The HBase-Spark Connector bridges the gap between the simple HBase Key Value store
and complex relational SQL queries and enables users to perform complex data analytics on
top of HBase using Spark.
An HBase DataFrame is a standard Spark DataFrame, and is able to interact with any
other data sources such as Hive, ORC, Parquet, JSON, etc.
-
Edit the HBase RegionServer configuration for running Spark Filter.

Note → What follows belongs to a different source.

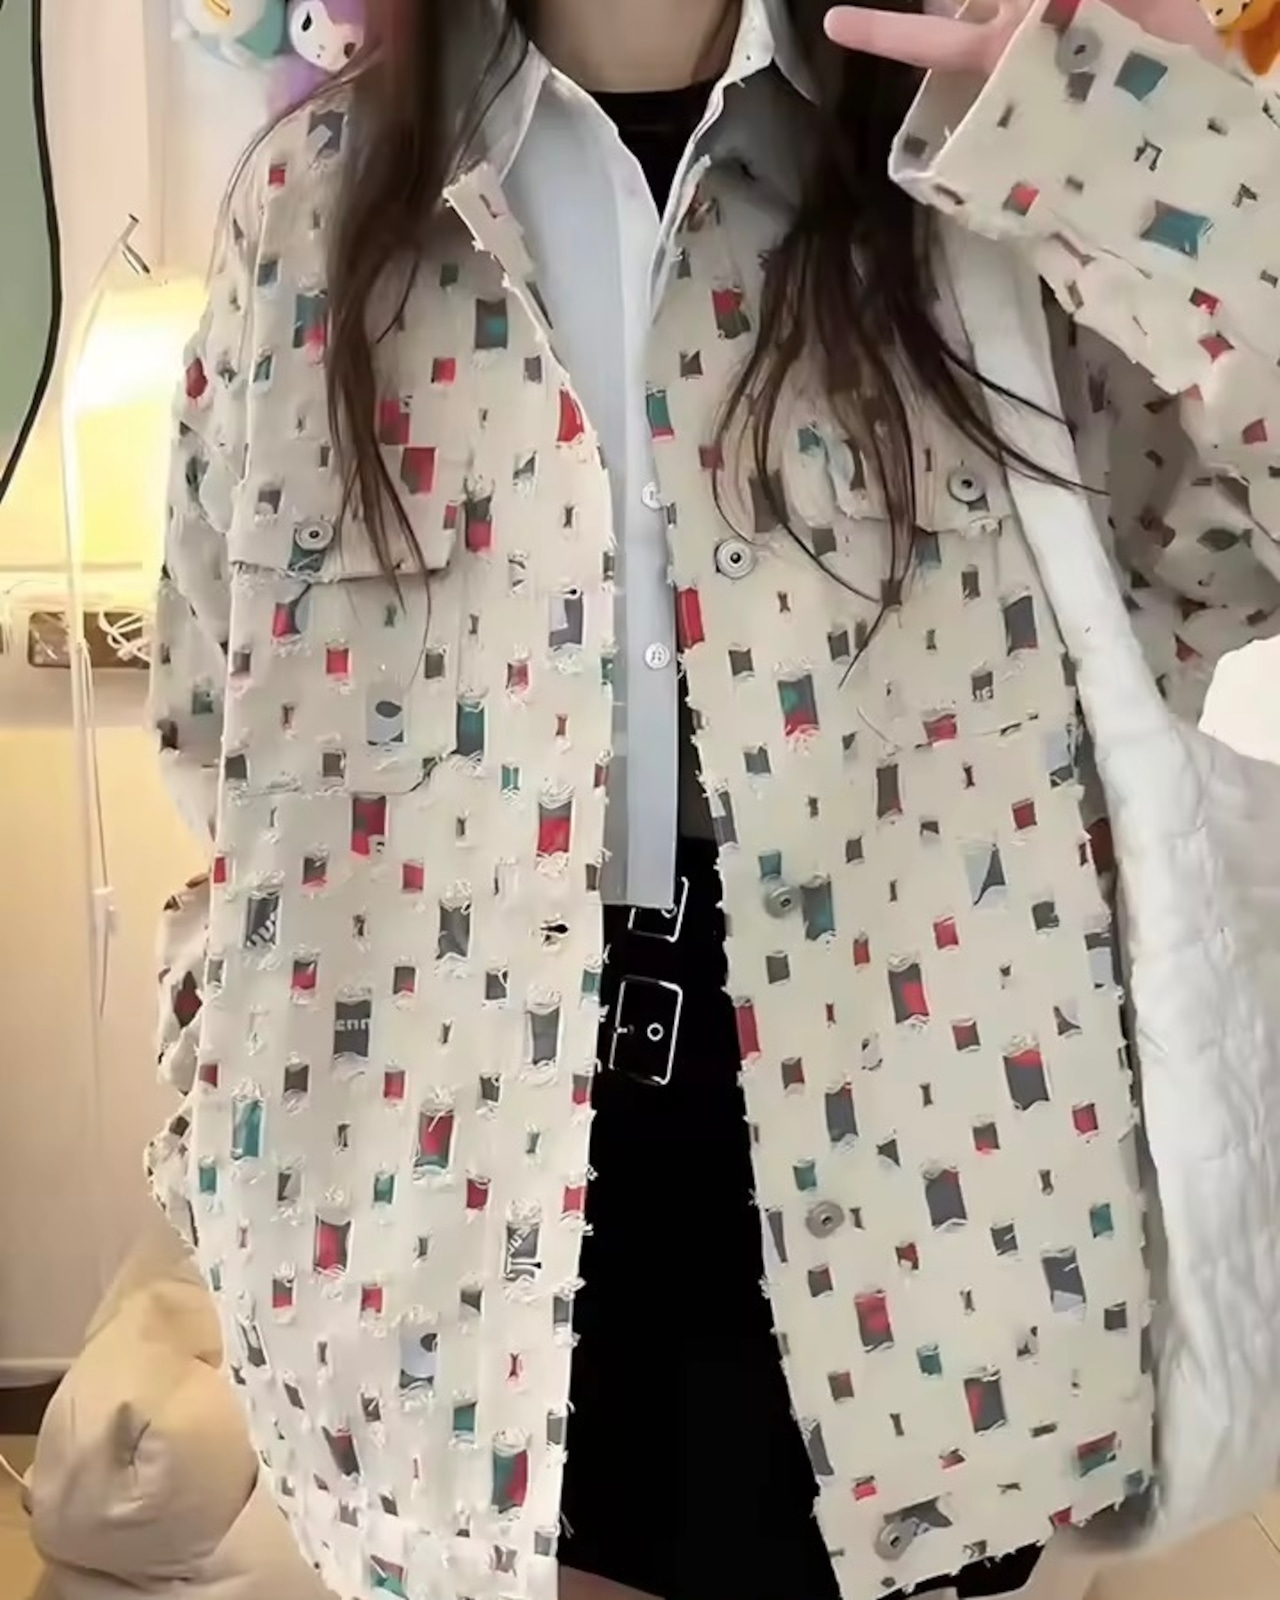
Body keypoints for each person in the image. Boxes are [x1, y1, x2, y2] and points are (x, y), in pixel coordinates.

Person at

Spark Filter is used when Spark SQL Where clauses are in use.
-
In Cloudera Manager, select the HBase
service.
-
Click the Configuration tab.
-
Search for
regionserver environment
.
-
Find the RegionServer Environment Advanced Configuration
Snippet (Safety Valve).
-
Click the plus icon to add the following property:
Key:
HBASE_CLASSPATH
Value:
/opt/cloudera/parcels/CDH/lib/hbase_connectors/lib/[***HBASE-SPARK JAR NAME***].jar:/opt/cloudera/parcels/CDH/lib/hbase_connectors/lib/[***HBASE-SPARK PROTOCOL SHADED JAR NAME***].jar:/opt/cloudera/parcels/CDH/jars/scala-library-2.11.12.jar
-
Ensure that the listed jars have the correct version number in their
name.
-
Click Save Changes.
-
Restart Region Server.
-
Invoke Spark shell with some addition jars using the following snippet:
spark-shell --jars /opt/cloudera/parcels/CDH/lib/hbase_connectors/lib/[***HBASE-SPARK JAR NAME***].jar,/opt/cloudera/parcels/CDH/lib/hbase_connectors/lib/[***HBASE-SPARK PROTOCOL SHADED JAR NAME***].jar --files /etc/hbase/conf/hbase-site.xml --conf spark.driver.extraClassPath=/etc/hbase/conf
Ensure that the listed jars have the correct version number in their
name.